-- START OF Text excerpt --

Saturday, July 17, 2010

Cuban spy gets life sentence, wife 81 months

Posted on Friday, 07.16.10
Cuban spy gets life sentence, wife 81 months
By LESLEY CLARK
lclark@MiamiHerald.com

WASHINGTON -- A confessed spy for Cuba was sentenced to life in prison
and his wife to 81 months after telling a judge Friday that their
``overriding objective'' for 30 years of passing secrets to Cuba ``was
to help the Cuban people defend their revolution.''

A stern U.S. District Judge Reggie B. Walton loped off just nine months
of the maximum sentence Gwendolyn Myers could have faced under a plea
agreement and told former State Department worker Walter Kendall Myers
he deserved life in prison for betraying his country.

``If you believed in the revolution, you should have defected,'' Walton
said, adding that he saw ``no sense of remorse'' from Myers, who
addressed the court for the first time, telling the judge why the couple
spied for Cuba and how they saw a ``silver lining'' in prison: They've
stopped smoking and are tutoring inmates.

-- END OF Text excerpt --

Reproduce word for word the part of the news report on the Cuban spy's sentencing that begins at the words "WASHINGTON -- A" and stops after the words "betraying his country.".

-- START OF Excerpted records --

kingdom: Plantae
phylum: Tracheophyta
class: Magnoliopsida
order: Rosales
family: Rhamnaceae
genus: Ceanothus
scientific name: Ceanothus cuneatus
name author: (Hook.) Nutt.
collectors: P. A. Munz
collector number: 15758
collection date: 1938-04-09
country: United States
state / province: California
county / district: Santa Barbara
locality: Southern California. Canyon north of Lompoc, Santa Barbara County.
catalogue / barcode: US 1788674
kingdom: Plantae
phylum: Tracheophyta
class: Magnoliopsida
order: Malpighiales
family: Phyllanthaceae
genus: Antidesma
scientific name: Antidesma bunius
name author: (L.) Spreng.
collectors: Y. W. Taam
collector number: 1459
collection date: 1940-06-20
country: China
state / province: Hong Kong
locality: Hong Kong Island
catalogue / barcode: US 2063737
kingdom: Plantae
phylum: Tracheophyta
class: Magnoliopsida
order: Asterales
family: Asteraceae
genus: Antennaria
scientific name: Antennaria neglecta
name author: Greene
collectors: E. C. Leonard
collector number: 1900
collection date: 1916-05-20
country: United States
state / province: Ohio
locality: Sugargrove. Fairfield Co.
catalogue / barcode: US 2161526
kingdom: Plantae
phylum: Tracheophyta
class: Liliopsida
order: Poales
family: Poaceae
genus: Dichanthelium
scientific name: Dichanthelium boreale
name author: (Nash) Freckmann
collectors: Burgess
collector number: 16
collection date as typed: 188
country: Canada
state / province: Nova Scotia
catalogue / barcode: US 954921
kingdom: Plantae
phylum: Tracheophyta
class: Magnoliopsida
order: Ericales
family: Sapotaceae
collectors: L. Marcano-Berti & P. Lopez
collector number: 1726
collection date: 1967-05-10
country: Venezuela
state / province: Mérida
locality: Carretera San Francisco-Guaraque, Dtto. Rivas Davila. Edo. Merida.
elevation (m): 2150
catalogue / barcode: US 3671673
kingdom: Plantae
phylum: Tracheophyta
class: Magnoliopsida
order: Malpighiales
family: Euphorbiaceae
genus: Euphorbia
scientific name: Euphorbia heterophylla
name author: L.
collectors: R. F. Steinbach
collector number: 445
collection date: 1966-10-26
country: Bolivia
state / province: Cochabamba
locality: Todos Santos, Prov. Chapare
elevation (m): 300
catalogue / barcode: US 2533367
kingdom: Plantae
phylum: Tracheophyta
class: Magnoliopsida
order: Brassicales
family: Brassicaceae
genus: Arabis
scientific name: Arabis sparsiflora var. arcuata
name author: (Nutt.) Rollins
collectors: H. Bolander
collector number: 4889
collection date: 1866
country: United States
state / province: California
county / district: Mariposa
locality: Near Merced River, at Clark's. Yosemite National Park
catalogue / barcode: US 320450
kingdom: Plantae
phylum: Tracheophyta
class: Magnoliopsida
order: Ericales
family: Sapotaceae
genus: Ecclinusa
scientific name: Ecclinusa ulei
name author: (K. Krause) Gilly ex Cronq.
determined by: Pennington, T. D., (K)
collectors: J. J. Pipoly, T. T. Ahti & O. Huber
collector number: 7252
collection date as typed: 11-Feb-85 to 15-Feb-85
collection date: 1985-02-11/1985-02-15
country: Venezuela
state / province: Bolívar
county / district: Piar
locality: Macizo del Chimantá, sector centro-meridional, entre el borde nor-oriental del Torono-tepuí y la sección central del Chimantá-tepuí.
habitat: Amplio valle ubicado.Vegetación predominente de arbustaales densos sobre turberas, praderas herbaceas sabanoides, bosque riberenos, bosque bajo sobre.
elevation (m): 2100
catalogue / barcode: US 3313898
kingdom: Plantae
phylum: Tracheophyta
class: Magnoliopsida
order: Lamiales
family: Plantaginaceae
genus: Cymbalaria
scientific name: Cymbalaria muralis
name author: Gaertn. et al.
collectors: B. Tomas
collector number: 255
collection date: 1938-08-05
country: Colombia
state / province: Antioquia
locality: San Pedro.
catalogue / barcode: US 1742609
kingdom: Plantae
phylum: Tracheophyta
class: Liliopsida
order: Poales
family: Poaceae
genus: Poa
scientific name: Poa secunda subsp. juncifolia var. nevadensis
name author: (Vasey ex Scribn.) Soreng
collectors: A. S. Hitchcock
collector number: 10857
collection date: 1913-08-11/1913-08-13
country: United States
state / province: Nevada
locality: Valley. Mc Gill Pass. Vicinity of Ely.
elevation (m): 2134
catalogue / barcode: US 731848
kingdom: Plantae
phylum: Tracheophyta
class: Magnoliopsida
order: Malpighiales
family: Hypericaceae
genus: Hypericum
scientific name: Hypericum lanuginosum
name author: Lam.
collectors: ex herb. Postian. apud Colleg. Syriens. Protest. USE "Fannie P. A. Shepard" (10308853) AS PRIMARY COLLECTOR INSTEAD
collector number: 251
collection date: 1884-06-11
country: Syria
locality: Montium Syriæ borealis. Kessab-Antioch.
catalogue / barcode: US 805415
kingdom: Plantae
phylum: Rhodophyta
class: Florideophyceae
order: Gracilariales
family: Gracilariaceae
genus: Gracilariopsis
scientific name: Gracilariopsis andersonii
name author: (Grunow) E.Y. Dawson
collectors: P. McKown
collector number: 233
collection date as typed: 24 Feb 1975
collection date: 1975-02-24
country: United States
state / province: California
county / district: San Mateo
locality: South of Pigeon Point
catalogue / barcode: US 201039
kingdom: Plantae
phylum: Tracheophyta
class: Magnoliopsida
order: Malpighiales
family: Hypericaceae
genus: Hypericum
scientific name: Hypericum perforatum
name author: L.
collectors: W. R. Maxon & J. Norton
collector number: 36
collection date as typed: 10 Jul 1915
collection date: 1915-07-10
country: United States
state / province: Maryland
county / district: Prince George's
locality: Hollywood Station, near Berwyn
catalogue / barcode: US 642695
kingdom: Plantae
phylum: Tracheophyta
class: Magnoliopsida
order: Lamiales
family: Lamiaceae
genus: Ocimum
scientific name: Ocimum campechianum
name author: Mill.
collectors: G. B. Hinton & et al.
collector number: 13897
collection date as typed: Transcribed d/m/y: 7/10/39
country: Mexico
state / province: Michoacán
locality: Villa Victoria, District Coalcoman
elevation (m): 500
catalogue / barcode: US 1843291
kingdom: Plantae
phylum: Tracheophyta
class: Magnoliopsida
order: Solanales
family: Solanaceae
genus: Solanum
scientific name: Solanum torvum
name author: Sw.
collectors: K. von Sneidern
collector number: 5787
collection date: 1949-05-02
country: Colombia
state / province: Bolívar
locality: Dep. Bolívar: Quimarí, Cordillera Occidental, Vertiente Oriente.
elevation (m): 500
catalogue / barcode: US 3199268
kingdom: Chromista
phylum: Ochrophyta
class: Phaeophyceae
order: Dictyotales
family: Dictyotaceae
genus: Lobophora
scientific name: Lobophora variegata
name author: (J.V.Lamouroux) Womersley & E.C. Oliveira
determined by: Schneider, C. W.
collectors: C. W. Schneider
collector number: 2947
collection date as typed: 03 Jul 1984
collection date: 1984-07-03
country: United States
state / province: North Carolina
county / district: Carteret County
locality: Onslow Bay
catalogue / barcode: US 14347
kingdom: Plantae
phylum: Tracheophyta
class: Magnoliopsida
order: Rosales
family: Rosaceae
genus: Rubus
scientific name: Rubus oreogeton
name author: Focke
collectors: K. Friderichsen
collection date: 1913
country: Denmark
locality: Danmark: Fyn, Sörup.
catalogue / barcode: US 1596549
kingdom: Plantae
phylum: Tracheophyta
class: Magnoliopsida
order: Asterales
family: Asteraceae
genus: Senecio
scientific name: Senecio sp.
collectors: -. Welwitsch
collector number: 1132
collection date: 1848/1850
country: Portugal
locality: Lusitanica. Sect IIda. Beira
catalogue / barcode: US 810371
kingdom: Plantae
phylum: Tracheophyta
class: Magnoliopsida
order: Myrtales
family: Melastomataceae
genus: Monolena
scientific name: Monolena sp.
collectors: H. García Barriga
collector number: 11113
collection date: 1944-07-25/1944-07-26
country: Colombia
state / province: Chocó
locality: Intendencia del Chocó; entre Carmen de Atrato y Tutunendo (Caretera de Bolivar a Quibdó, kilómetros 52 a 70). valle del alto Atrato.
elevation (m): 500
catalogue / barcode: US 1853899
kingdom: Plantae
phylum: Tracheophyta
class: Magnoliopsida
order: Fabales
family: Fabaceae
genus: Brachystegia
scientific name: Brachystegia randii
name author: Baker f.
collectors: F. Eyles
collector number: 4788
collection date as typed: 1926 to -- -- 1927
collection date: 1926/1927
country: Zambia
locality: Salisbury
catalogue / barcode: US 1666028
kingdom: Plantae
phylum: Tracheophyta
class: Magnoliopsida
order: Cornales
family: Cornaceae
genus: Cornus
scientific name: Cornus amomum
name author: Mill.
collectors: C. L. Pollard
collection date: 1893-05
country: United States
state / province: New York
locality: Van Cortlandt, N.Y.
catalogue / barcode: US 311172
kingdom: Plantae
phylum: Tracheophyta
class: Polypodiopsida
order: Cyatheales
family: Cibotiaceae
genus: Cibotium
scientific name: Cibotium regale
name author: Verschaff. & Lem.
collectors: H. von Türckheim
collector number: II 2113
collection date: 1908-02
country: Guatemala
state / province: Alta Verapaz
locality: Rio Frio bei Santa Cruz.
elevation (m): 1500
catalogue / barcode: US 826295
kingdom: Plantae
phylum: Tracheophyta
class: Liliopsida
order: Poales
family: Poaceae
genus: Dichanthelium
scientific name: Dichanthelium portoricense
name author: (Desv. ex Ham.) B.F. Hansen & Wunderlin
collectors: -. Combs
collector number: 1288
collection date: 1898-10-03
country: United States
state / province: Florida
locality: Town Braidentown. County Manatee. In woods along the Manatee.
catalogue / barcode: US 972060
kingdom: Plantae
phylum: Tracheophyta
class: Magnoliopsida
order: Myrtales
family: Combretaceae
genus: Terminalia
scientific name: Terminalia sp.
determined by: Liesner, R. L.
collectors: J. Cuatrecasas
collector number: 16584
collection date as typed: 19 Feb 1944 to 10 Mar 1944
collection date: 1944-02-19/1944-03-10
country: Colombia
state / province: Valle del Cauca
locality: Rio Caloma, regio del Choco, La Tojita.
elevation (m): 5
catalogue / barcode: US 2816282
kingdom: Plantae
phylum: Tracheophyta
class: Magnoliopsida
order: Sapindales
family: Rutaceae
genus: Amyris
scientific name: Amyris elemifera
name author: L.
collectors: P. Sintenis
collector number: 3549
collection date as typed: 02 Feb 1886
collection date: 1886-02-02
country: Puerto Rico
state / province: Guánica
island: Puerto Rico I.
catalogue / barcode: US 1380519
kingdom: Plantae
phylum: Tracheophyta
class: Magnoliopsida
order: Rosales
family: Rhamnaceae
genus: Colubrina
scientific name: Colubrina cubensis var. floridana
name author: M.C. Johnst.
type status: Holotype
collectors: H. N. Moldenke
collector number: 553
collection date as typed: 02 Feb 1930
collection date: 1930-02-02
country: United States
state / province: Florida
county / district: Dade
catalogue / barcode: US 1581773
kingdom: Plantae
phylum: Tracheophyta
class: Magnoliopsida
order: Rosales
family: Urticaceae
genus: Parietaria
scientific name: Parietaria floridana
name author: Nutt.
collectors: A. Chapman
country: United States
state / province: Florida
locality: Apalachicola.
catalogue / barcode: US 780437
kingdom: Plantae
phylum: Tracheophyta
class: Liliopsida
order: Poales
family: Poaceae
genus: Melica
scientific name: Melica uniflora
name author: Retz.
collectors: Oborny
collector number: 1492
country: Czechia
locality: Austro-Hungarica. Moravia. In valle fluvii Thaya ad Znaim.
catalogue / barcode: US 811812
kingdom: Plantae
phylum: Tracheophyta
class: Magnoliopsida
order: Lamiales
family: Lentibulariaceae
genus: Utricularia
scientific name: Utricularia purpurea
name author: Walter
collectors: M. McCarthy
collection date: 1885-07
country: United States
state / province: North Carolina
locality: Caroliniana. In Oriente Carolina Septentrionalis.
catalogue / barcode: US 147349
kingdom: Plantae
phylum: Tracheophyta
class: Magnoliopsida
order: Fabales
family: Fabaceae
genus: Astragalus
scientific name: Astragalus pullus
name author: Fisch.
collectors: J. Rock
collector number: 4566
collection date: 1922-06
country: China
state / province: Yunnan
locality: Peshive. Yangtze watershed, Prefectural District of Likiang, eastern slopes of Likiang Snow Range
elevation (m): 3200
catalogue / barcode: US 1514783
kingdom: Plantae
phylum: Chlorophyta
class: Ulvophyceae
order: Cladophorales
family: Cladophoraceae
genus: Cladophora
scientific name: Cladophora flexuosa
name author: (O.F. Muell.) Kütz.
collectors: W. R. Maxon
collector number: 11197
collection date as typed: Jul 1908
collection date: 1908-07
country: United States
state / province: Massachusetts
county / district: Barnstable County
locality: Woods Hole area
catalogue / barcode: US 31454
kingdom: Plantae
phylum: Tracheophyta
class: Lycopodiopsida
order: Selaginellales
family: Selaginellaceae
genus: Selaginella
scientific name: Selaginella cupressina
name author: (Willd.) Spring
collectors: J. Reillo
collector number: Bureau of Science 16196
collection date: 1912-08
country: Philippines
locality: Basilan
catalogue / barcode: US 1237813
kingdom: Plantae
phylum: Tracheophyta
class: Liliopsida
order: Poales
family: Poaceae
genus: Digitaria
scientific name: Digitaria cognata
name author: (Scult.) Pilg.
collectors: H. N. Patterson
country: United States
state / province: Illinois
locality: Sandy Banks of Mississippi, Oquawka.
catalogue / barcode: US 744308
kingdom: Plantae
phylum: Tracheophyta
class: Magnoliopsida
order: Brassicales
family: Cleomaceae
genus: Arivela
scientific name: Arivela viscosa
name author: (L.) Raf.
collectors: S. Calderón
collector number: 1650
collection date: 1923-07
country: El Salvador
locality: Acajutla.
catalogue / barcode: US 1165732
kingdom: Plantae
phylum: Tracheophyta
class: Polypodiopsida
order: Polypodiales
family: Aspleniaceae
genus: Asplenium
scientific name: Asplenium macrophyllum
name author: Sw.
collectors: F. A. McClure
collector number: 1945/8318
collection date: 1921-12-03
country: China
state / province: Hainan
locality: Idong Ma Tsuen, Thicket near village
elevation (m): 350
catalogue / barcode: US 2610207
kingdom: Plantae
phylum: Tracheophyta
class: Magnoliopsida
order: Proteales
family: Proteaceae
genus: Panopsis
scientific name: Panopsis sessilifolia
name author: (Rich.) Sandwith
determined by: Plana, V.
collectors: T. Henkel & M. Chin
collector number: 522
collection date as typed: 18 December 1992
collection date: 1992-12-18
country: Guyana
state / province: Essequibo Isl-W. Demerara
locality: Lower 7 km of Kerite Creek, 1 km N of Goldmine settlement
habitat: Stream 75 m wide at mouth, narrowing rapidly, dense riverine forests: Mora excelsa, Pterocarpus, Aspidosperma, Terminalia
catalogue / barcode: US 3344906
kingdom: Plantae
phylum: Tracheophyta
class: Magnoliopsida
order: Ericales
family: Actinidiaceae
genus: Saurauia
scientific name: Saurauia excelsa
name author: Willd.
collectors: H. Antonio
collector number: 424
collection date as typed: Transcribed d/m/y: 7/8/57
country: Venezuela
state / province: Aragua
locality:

-- END OF Excerpted records --

Solution to the problem -
WASHINGTON -- A confessed spy for Cuba was sentenced to life in prison
and his wife to 81 months after telling a judge Friday that their
``overriding objective'' for 30 years of passing secrets to Cuba ``was
to help the Cuban people defend their revolution.''

A stern U.S. District Judge Reggie B. Walton loped off just nine months
of the maximum sentence Gwendolyn Myers could have faced under a plea
agreement and told former State Department worker Walter Kendall Myers
he deserved life in prison for betraying his country.